This would mean the pool empties the share long more often, and I don't know the specified behavior under that condition.
In the case of Eligius, it would go toward the extra credit under the old system.
That's why it's not 100% expected value. If you get unlucky, you get unlucky. If you get lucky, the reward goes to the people who mined before you.
Any new miner basically starts with a fresh slate, and their shares enter the top of the share log with an estimated reward of 100% immediately. Older miners have zero effect on this, ever.
Start out as a new miner. Mine 16 shares. With average luck, you'll get paid for those 16 shares. With above average luck, you'll get paid for those 16 shares, and some people who mined before you also get paid for their shares.
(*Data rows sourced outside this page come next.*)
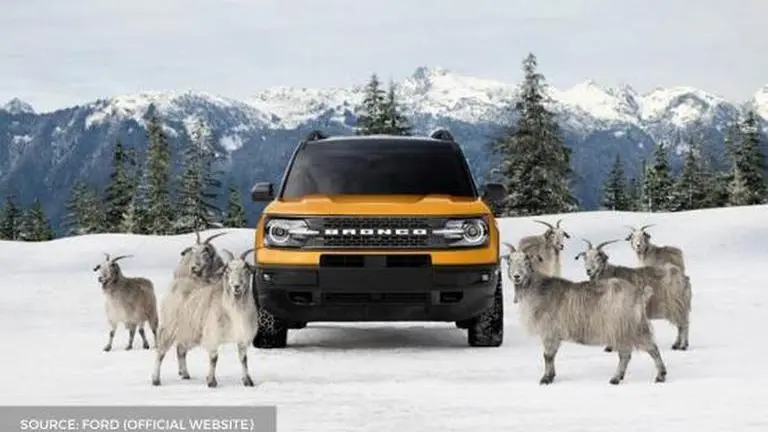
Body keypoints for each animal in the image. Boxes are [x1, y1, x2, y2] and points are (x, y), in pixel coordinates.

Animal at [152, 248, 259, 388]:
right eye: (227, 270)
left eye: (246, 269)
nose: (236, 286)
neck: (233, 309)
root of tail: (179, 280)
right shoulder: (213, 336)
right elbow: (214, 359)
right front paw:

With bad luck, you get nothing.
Expected value is less than 100%, even if there are no orphans, unless you assume that Eligius lasts forever.
The expected long term reward with any pool reward system, unless the pool is somehow subsidizing orphans (which means it probably has a fee in excess of the orphan % anyway...) is 100% PPS minus orphan % minus fees (if any).
So, this is saying that it is expected for Eligius to last forever. 100% minus 0% minus 0% is not less than 100%.
The average expected value of everyone is 100%, but that doesn't mean the average expected value of each person is 100%.
You don't understand how the system works, please make sure you understand properly before making FUD-ish statements like this.
What was wrong about what I said above?